Job:
In the records below, begin at the line containing "Hàng tao bao với" and end at the line containing "I benefici d"; quote every line in that span exactly, including both boundary lines, and no others.

Saved entries:

......

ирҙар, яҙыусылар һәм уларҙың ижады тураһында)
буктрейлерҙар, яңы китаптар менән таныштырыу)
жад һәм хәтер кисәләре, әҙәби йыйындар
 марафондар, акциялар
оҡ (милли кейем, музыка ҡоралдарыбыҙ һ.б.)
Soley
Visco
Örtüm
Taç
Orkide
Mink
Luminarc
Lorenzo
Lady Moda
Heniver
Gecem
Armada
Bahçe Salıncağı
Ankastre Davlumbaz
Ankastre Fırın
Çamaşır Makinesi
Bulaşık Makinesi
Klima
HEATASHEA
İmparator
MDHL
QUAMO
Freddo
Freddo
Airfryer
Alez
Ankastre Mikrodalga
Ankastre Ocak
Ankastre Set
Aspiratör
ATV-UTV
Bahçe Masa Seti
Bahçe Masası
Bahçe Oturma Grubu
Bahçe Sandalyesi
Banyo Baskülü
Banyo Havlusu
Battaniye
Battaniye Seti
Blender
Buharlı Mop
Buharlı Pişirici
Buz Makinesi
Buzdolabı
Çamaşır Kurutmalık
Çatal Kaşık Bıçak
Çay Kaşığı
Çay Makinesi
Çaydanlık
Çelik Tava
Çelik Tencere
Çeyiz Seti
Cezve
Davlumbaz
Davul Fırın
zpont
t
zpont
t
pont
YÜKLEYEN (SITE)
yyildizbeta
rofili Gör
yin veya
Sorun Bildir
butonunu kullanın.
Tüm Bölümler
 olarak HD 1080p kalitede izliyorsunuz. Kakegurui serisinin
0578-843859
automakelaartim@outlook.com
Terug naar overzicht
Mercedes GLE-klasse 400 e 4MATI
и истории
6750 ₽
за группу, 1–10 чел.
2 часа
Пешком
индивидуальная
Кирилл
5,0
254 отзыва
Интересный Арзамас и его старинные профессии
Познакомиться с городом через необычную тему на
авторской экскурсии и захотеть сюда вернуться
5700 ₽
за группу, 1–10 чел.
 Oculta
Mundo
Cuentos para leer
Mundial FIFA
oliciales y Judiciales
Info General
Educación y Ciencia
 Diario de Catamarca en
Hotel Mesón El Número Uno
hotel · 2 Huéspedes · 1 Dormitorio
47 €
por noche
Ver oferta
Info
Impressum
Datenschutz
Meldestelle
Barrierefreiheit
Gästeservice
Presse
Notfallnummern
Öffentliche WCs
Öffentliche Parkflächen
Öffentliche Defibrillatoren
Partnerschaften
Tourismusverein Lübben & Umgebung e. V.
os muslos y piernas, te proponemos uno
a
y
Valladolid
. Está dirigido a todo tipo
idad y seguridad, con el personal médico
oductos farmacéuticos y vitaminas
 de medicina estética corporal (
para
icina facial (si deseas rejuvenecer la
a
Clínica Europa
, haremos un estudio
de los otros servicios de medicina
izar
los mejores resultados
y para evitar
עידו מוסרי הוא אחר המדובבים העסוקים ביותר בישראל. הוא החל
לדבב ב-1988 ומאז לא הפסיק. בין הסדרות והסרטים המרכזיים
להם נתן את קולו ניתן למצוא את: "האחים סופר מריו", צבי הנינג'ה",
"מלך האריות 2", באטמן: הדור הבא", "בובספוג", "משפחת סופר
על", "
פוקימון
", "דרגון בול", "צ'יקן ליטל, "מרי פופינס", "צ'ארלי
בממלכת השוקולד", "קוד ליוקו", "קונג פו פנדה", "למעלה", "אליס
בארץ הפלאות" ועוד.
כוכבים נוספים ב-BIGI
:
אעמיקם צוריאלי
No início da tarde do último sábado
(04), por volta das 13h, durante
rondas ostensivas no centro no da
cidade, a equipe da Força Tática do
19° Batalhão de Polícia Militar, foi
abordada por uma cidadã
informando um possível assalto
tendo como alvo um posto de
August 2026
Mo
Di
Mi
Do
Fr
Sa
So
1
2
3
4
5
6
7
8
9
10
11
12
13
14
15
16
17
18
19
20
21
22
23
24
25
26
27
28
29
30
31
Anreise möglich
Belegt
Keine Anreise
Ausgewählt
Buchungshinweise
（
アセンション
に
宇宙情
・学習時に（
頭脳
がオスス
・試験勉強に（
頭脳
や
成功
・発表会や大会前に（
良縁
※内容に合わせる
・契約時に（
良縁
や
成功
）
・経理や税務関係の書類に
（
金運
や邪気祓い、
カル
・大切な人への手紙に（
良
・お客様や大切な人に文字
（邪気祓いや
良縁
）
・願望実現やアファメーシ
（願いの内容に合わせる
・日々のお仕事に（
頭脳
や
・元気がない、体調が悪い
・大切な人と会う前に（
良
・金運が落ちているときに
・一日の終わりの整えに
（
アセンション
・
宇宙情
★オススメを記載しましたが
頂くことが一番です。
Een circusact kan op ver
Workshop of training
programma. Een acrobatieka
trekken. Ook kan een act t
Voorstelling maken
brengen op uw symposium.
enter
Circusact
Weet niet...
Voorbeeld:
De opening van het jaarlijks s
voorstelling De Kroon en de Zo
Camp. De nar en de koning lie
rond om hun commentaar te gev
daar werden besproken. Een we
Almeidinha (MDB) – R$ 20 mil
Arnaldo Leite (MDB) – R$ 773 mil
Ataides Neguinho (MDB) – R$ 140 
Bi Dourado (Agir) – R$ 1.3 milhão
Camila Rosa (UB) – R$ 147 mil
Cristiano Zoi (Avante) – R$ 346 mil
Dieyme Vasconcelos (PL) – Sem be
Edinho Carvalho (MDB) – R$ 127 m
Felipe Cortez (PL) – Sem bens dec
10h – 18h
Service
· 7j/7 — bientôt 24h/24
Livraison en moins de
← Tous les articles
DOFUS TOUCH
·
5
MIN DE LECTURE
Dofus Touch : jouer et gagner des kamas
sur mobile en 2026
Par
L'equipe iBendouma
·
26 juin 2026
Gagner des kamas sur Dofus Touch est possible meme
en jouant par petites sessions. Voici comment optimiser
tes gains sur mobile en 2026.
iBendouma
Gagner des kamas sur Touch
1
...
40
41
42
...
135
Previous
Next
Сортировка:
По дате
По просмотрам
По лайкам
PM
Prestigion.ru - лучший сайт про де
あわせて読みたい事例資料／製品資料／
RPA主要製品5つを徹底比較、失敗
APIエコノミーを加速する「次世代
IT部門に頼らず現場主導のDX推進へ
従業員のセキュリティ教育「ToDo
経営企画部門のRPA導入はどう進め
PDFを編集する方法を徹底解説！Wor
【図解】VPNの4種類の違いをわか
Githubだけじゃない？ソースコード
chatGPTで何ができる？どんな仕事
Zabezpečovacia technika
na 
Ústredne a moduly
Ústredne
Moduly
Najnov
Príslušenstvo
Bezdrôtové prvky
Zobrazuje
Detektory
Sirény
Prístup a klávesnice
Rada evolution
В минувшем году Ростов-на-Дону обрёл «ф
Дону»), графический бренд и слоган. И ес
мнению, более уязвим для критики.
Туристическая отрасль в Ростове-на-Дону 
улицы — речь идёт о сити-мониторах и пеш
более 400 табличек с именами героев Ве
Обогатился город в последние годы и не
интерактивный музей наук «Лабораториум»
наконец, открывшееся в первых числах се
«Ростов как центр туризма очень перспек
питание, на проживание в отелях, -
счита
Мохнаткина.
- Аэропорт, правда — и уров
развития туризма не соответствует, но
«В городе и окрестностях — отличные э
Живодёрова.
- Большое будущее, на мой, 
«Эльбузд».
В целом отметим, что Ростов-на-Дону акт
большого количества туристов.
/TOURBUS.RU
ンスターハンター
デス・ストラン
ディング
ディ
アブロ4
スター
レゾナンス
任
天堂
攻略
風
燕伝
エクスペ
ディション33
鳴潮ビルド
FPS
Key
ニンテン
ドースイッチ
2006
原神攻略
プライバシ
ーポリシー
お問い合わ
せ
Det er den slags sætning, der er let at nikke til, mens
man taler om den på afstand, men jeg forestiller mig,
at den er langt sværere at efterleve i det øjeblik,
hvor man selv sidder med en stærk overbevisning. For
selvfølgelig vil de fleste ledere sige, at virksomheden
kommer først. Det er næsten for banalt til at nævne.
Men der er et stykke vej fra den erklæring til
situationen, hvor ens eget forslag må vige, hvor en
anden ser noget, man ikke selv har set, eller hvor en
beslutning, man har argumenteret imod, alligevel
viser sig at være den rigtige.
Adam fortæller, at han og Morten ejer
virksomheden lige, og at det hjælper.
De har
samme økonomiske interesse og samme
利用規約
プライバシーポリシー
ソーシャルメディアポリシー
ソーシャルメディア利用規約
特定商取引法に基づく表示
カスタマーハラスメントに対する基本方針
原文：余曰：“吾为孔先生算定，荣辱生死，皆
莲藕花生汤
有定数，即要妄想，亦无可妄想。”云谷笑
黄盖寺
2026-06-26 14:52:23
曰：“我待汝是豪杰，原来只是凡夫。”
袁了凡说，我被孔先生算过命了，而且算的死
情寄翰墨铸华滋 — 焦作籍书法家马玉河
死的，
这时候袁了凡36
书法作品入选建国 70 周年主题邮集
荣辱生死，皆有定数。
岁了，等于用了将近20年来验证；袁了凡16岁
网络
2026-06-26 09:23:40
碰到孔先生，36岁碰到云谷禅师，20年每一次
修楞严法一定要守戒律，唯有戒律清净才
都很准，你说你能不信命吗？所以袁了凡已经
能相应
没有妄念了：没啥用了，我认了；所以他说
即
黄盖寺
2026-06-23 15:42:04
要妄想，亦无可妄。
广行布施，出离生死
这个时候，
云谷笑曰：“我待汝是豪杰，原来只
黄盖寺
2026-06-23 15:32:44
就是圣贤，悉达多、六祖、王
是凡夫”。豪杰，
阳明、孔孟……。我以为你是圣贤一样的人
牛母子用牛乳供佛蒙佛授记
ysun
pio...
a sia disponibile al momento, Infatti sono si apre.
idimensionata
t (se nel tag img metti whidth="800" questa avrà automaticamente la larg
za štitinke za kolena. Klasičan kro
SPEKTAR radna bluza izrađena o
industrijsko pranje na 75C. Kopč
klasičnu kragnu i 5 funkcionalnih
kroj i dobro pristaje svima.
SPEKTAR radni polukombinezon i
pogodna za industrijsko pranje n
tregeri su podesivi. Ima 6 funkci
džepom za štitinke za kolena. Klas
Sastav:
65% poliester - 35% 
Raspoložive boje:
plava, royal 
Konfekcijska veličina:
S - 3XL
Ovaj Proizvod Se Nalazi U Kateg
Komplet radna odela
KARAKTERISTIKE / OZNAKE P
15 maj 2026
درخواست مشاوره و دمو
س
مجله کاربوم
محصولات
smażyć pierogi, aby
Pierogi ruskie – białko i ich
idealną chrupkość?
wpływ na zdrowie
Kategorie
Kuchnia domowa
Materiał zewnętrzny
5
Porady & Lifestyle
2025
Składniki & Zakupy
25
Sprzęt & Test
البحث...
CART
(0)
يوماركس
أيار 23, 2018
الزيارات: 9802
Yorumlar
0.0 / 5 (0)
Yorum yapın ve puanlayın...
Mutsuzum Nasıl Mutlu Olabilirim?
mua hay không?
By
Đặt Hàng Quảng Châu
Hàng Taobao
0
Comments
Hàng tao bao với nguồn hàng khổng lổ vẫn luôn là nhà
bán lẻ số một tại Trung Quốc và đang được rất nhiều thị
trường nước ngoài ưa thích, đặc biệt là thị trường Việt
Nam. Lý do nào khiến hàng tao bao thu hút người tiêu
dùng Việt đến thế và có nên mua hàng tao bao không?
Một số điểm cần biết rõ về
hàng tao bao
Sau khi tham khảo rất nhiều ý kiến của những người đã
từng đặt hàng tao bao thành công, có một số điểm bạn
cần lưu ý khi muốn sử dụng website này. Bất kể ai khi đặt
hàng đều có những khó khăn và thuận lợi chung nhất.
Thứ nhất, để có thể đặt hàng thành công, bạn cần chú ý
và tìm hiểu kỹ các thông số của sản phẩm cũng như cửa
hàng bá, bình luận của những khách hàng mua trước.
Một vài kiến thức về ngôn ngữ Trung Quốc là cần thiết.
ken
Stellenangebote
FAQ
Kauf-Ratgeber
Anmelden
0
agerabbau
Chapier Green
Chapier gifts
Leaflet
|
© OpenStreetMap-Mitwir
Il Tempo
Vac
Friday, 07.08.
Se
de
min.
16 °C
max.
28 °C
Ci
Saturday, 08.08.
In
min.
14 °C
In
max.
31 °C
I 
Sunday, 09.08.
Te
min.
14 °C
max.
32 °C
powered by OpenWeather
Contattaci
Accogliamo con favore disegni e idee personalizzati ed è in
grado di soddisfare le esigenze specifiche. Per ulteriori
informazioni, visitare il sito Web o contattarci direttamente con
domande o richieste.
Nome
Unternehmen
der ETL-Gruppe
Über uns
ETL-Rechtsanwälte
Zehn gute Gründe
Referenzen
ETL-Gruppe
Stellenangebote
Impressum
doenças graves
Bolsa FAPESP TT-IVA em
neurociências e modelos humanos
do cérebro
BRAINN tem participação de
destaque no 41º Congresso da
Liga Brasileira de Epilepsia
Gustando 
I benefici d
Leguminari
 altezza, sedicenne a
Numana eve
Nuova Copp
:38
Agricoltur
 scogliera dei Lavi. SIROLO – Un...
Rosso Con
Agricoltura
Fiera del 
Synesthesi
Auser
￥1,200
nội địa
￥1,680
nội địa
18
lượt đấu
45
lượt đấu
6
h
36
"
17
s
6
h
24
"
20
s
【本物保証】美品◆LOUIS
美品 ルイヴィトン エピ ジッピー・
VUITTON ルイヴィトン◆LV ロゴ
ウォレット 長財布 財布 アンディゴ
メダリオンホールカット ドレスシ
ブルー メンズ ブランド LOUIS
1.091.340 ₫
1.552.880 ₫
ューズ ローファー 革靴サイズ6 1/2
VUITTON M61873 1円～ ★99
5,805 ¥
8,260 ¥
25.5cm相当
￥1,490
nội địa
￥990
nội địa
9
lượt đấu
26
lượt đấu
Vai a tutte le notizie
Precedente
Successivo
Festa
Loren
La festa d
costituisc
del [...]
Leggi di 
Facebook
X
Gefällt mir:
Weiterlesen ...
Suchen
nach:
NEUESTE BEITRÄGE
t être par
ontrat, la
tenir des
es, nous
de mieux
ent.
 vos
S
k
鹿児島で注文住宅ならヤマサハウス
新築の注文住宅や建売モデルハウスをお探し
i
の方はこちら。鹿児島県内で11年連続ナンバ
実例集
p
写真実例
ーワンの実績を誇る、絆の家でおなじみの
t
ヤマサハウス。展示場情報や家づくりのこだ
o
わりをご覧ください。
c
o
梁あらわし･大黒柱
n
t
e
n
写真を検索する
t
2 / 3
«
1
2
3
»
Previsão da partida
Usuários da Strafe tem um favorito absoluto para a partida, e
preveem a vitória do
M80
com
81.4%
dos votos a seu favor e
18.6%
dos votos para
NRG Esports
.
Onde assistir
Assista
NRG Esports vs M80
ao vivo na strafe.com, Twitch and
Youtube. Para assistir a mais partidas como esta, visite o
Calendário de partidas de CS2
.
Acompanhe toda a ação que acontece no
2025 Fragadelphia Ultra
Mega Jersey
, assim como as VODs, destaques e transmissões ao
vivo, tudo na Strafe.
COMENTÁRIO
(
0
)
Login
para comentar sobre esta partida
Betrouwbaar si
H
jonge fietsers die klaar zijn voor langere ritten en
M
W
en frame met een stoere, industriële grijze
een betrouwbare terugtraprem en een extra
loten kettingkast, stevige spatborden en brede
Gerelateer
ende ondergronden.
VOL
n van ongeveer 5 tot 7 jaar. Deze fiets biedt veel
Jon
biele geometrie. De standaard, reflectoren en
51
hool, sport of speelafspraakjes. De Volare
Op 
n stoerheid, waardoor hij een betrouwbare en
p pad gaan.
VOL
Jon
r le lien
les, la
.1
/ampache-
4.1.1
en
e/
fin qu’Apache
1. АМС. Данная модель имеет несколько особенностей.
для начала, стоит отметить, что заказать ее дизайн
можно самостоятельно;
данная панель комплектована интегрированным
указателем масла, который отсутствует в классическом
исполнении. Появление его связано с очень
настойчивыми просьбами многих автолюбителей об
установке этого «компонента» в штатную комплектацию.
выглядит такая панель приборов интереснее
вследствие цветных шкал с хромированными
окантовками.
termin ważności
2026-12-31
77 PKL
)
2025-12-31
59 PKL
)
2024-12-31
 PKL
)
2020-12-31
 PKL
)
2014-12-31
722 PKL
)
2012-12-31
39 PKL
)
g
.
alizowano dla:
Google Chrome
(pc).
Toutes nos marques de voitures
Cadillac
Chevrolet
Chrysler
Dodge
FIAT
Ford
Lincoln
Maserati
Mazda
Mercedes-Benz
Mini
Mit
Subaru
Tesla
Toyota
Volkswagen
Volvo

......

Exercise response:
Hàng tao bao với nguồn hàng khổng lổ vẫn luôn là nhà
bán lẻ số một tại Trung Quốc và đang được rất nhiều thị
trường nước ngoài ưa thích, đặc biệt là thị trường Việt
Nam. Lý do nào khiến hàng tao bao thu hút người tiêu
dùng Việt đến thế và có nên mua hàng tao bao không?
Một số điểm cần biết rõ về
hàng tao bao
Sau khi tham khảo rất nhiều ý kiến của những người đã
từng đặt hàng tao bao thành công, có một số điểm bạn
cần lưu ý khi muốn sử dụng website này. Bất kể ai khi đặt
hàng đều có những khó khăn và thuận lợi chung nhất.
Thứ nhất, để có thể đặt hàng thành công, bạn cần chú ý
và tìm hiểu kỹ các thông số của sản phẩm cũng như cửa
hàng bá, bình luận của những khách hàng mua trước.
Một vài kiến thức về ngôn ngữ Trung Quốc là cần thiết.
ken
Stellenangebote
FAQ
Kauf-Ratgeber
Anmelden
0
agerabbau
Chapier Green
Chapier gifts
Leaflet
|
© OpenStreetMap-Mitwir
Il Tempo
Vac
Friday, 07.08.
Se
de
min.
16 °C
max.
28 °C
Ci
Saturday, 08.08.
In
min.
14 °C
In
max.
31 °C
I 
Sunday, 09.08.
Te
min.
14 °C
max.
32 °C
powered by OpenWeather
Contattaci
Accogliamo con favore disegni e idee personalizzati ed è in
grado di soddisfare le esigenze specifiche. Per ulteriori
informazioni, visitare il sito Web o contattarci direttamente con
domande o richieste.
Nome
Unternehmen
der ETL-Gruppe
Über uns
ETL-Rechtsanwälte
Zehn gute Gründe
Referenzen
ETL-Gruppe
Stellenangebote
Impressum
doenças graves
Bolsa FAPESP TT-IVA em
neurociências e modelos humanos
do cérebro
BRAINN tem participação de
destaque no 41º Congresso da
Liga Brasileira de Epilepsia
Gustando 
I benefici d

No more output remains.